Getting started

Installation

seq2science requires anaconda

Download and install miniconda if not yet installed:

user@comp:~$ wget https://github.com/conda-forge/miniforge/releases/latest/download/Mambaforge-Linux-x86_64.sh -O mambaforge.sh
user@comp:~$ bash mambaforge.sh # (make sure to say **yes** when asked to initialize conda)
user@comp:~$ source ~/.bashrc

Set the correct channels (in this specific order) to use bioconda:

user@comp:~$ conda config --add channels defaults
user@comp:~$ conda config --add channels bioconda
user@comp:~$ conda config --add channels conda-forge

Running a workflow

A typical setup and run of a workflow looks like this, where you start with activating the seq2science environment.

(base) user@comp:~$ conda activate seq2science

Then navigate to your project dir.

(seq2science) user@comp:~$ cd my_project

Where you initialize the workflow with a configuration file and samples file, and edit those to your needs.

(seq2science) user@comp:~/my_project$ seq2science init {workflow}

And finally run the workflow. Note that the first time you run a workflow it will take a while before the real run starts, as seq2science will first install all the necessary software for the analysis steps.

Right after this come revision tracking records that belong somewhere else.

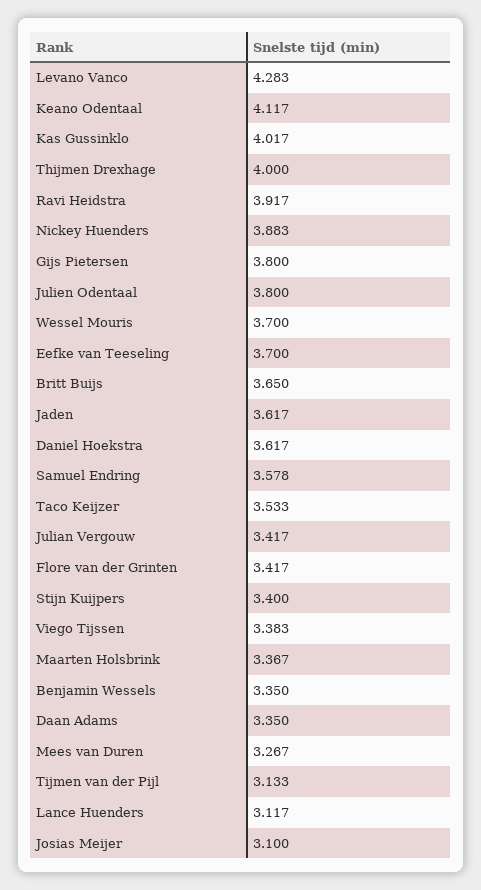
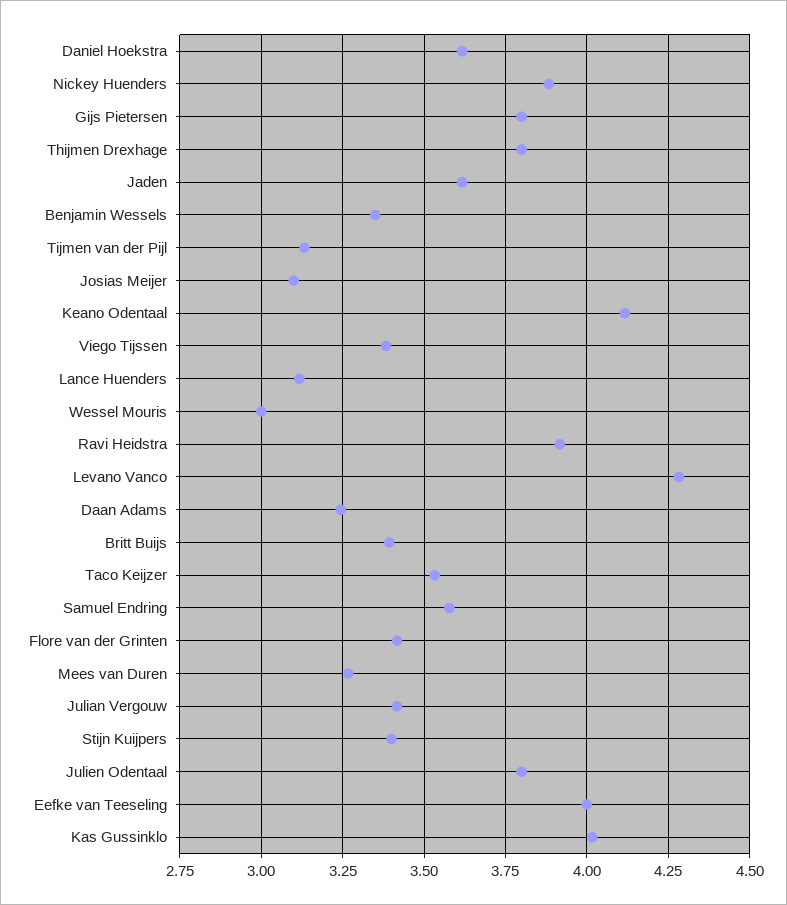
Thijmen Drexhage: 4 -> 3.8
Wessel Mouris: 3.7 -> 3
Eefke van Teeseling: 3.7 -> 4
Britt Buijs: 3.65 -> 3.4
Maarten Holsbrink: 3.367 -> none
Daan Adams: 3.35 -> 3.25

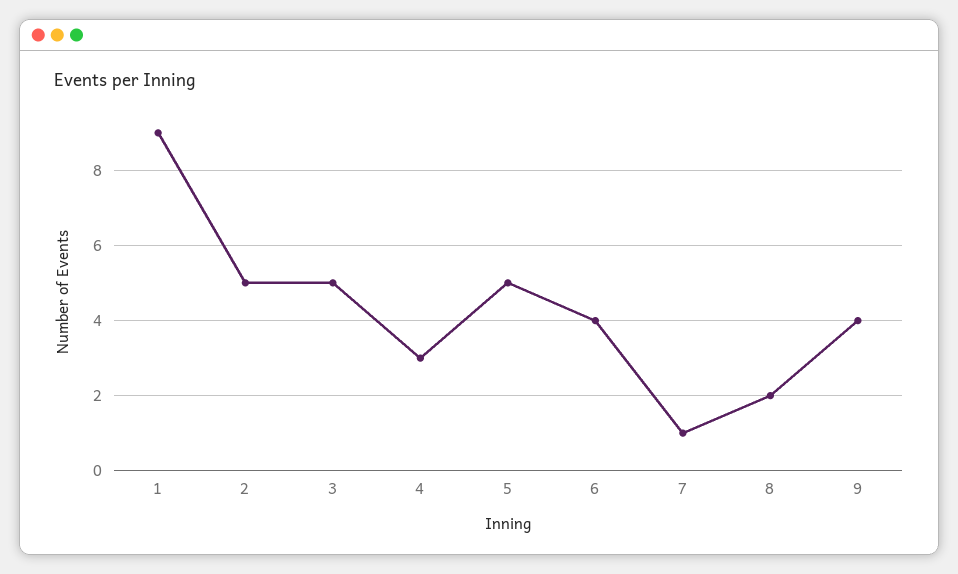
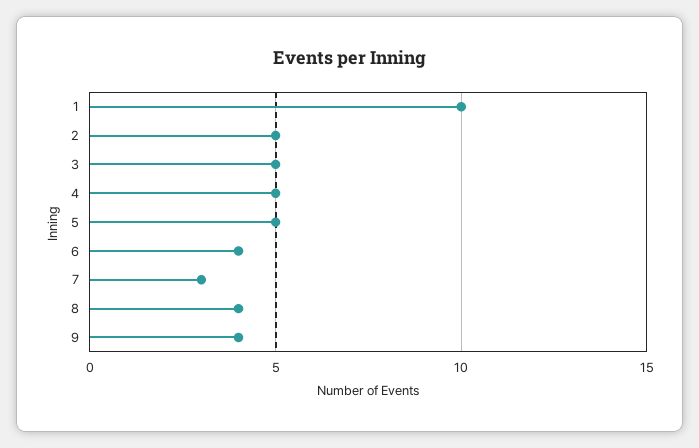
1: 9 -> 10
4: 3 -> 5
7: 1 -> 3
8: 2 -> 4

(seq2science) user@comp:~.my_project$ seq2science run {workflow} --cores 24

Getting an explanation of what seq2science did (or will do)

Seq2science has a function to write an explanation of what has/will be done with the configuration file for a workflow:

(seq2science) user@comp:~.my_project$ seq2science explain {workflow}

This will print an extensive (quite technical) explanation that can also serve as a starting point for a material and methods section. This is not a replacement for the documentation, which we definitely recommend you to always read! This explanation is also automatically added to the final QC report.

Where does seq2science store results and looks for ‘starting points’?

We recommend that for a typical run of seq2science you use a folder structure like this:

root
└── my_project
    ├── samples.tsv
    ├── config.yaml
    └── {result_dir}
        └── {fastq_dir}
            ├── sample1.fastq.gz
            ├── sample2_R1.fastq.gz
            └── sample2_R2.fastq.gz

This structure is the default setting of seq2science, however can be adjusted to your liking in the config.yaml.

What is Snakemake?

Since under-the-hood seq2science is based on snakemake, we thought it might be nice to give a little introduction to snakemake.

Snakemake is a pipeline tool that allows users to specify rules. Each rule is defined with what it requires as input, what it will output, and what command it needs to run to generate the output from the input. This design allows for the linking of many rules, where the input of one rule is the output of another. When invoking Snakemake it will then decide itself which rules need to be run for the output you specified.

Here is an example Snakefile with just two (very simple) rules:

rule one:
    output:
        "file1.txt"
    shell:
        # for this example we just make an empty file
        "touch {output}"

rule two:
    input:
        "file1.txt"
    output:
        "file2.txt"
    shell:
        # for this example we just make an empty file
        "touch {output}"

We can tell snakemake to generate for instance file1.txt like this:

(base) user@comp:~$ snakemake file1.txt

And snakemake will see that rule one can generate this output, sees that it requires no input, and executes the shell command. If we tell snakemake to generate file2.txt:

(base) user@comp:~$ snakemake file2.txt

It will see that rule two needs to be run, takes a look at the required input for this rule, and checks whether file1.txt already exists. If it does, it will immediatly execute rule two, if file1.txt does not already exist it will execute rule one first.

We highly recommend everyone interested in automating a part of their analysis to take a look at snakemake! For a more complete explanation of how snakemake works see the snakemake docs.